The NFL salary cap first debuted in 2013 at $123 million. It took 10 years to cross the $200 million threshold. It took five years to leap up beyond $300 million. With another season of steady growth, the NFL informed teams that they project the 2026 salary cap to sit between $301.2 million and $305.7 million, per Tom Pelissero. That's a $22 million upgrade from last year.
Yeah, the NFL is raking in the money. Owners are certainly rolling in dough. An increase in the salary cap is where players reap the benefits. And they're not the only ones. These are the biggest winners of the latest salary cap increase.
Trey Hendrickson
The Bengals need help on defense, desperately. The last thing they need is to lose an All-Pro like Trey Hendrickson. In five seasons in Cincinnati, the defensive end has tallied 61 sacks and 12 forced fumbles. He may be 31 years old, but two of the top three sack-getters in 2025 — Myles Garrett and Danielle Hunter. Age is but a number and the ability to be a game-wrecking pass rusher doesn't disappear after 30. Neither his age nor the fact that he's coming off an injury should stop Cincy from locking him into a new contract.

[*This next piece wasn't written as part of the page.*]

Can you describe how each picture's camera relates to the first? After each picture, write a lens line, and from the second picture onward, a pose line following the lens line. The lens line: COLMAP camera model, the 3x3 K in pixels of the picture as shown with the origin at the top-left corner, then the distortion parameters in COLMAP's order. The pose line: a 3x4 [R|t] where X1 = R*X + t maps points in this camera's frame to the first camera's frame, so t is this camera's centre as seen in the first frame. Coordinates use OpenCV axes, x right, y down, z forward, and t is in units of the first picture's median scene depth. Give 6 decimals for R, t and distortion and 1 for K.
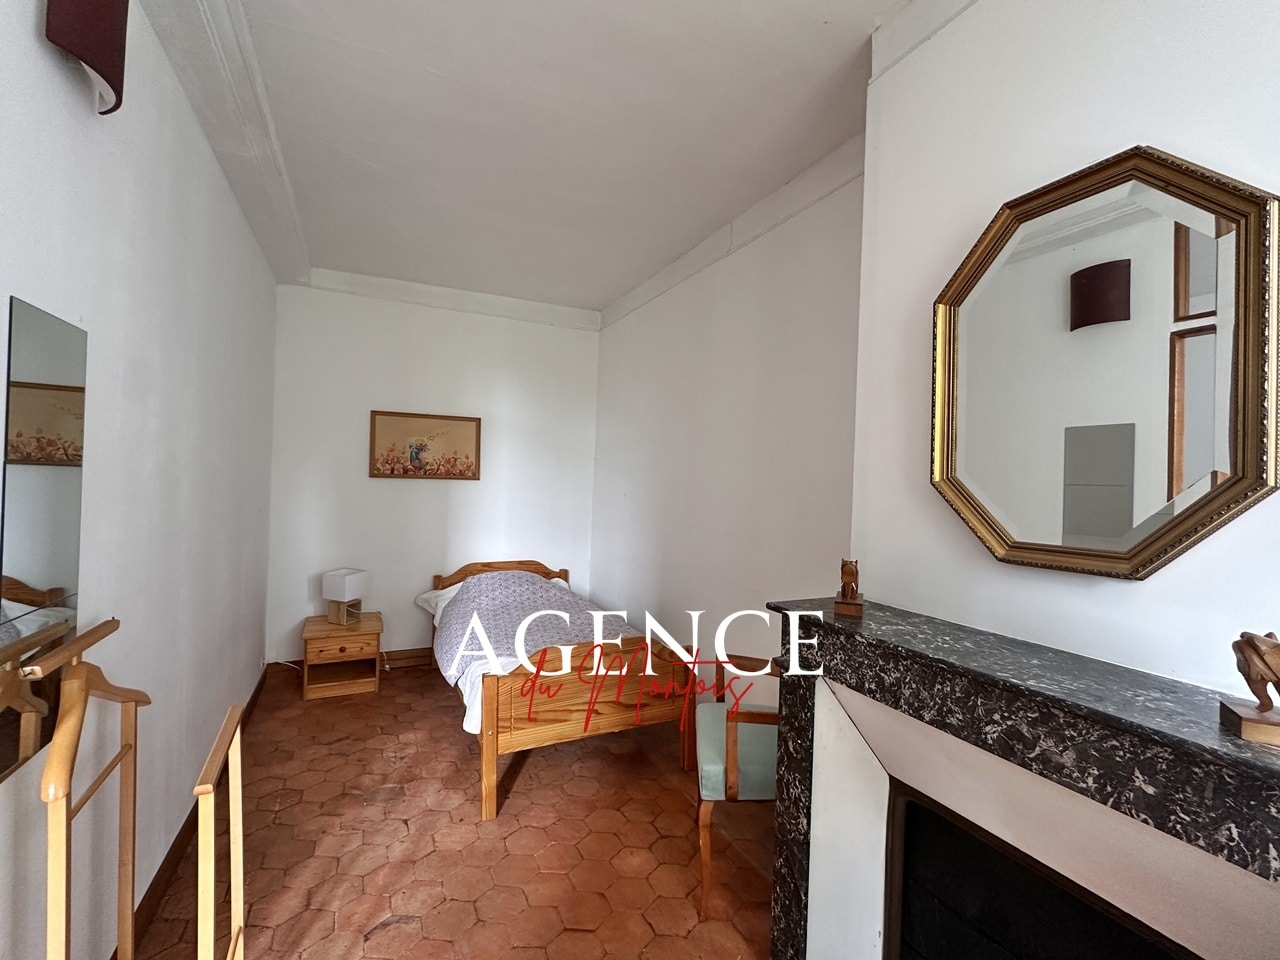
lens RADIAL K [[576.2, 0, 634.0], [0, 576.2, 476.3], [0, 0, 1]] dist [-0.000153, -0.000423]
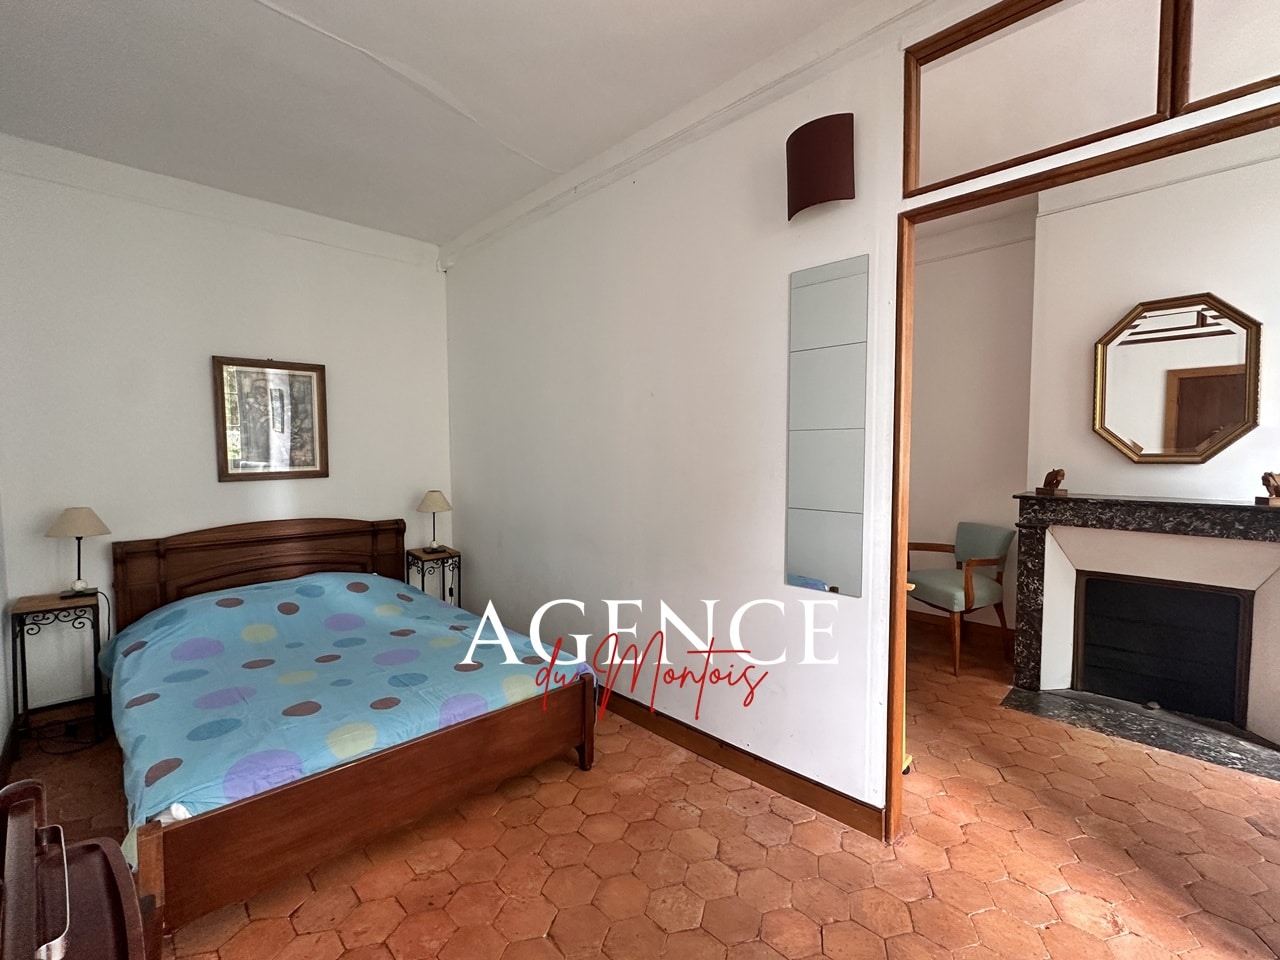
lens RADIAL K [[576.2, 0, 645.4], [0, 576.2, 479.8], [0, 0, 1]] dist [-0.000153, -0.000423]
pose [[0.935510, -0.048412, 0.349967, -2.066293], [0.028024, 0.997614, 0.063089, 0.017682], [-0.352186, -0.049213, 0.934635, -0.467397]]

Of course, agreeing to a deal is the issue. Hendrickson did a hold in last season while in a contract dispute with the team. They even let him seek a trade. Nothing came of that, though. Eventually, the two sides worked out a restructure, sending Hendrickson to the open market of free agency.
The bump to the salary cap could give the Bengals the room to have their cake and eat it too. With their $54.6 million in cap space, they can afford to re-sign Hendrickson and make other additions to bolster their defense.

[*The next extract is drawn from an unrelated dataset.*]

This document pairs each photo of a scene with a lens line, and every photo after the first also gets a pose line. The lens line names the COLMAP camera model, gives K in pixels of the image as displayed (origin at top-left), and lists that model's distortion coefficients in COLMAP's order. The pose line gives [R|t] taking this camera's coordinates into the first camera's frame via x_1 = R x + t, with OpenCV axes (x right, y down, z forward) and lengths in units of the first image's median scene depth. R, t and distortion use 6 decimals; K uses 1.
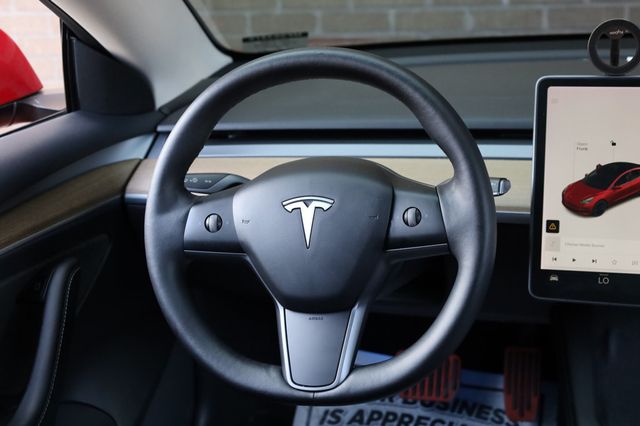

Even if the bridge with the Bengals has been burned, Hendrickson still stands to cash in. Because every single other team prowling the free agent market has more space to spend as well.
Super Bowl contenders with QBs on rookie contracts

The New England Patriots, Denver Broncos and Chicago Bears are in a great position looking ahead. Not only were they playoff teams, but they each have a quarterback on a rookie contract, giving them that much more room to spend on other important positions.

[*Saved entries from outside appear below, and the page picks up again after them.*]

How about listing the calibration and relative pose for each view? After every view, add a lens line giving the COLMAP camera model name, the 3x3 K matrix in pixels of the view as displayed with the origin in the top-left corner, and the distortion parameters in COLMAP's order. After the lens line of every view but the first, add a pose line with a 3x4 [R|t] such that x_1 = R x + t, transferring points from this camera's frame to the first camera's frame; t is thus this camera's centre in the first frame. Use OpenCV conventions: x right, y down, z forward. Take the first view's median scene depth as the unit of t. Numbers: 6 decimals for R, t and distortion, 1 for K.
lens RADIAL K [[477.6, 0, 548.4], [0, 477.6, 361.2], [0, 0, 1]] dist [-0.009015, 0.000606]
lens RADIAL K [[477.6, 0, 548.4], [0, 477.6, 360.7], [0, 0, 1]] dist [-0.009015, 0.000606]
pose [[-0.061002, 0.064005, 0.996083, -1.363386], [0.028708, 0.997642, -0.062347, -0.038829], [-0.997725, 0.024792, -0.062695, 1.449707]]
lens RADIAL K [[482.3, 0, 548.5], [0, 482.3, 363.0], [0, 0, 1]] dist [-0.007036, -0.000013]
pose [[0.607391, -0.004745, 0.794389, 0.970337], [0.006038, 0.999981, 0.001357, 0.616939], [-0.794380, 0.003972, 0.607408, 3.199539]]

The Broncos and Bears are in the negatives when it comes to cap space, so they don't exactly have a ton of spending power. However, a significantly higher cap gives them much more wiggle room. Restructures and cuts will still be needed, but not nearly to the extent they would have with a static cap. Bo Nix and Caleb Williams won't be taking up a significant chunk of their team's money until free agency in 2029. That fact that Denver no longer has to pay Russell Wilson is a huge plus, one that's only slightly dented by apparent friction inside the building.
The Patriots, meanwhile, are sitting pretty with $33 million to work with. They're already a team capable of making the Super Bowl and they'll be able to strengthen this offseason. Their championship window is wide open and should remain that way with two more years on Drake Maye's rookie deal plus a club option for 2028.
The Commanders with Jayden Daniels and the Falcons with Michael Penix Jr. could also enter this picture, but those teams need to prove they're on track for the playoffs before we consider them winners.
NFL Agents
It pays to be an NFL agent when the salary cap goes up and up. More money on the table for players equals more money on the table for agents working out deals in free agency. Agents can make up to three percent in commission. When players like Hendrickson or Daniel Jones or Georgie Pickens sign their big deals, millions could be coming the way of their agencies.
PFF's latest projection for Hendrickson is a short-term deal worth $21 million. That's more than $600,000 heading an agent's way. If Pickens nails down a $28 million contract as predicted, his agent is looking at $840,000. And those are both one-year deals. Ravens center Tyler Linderbaum could be worth $80 million over four years. Three percent of $80 million is $2.4 million. Not bad for an offseason's work.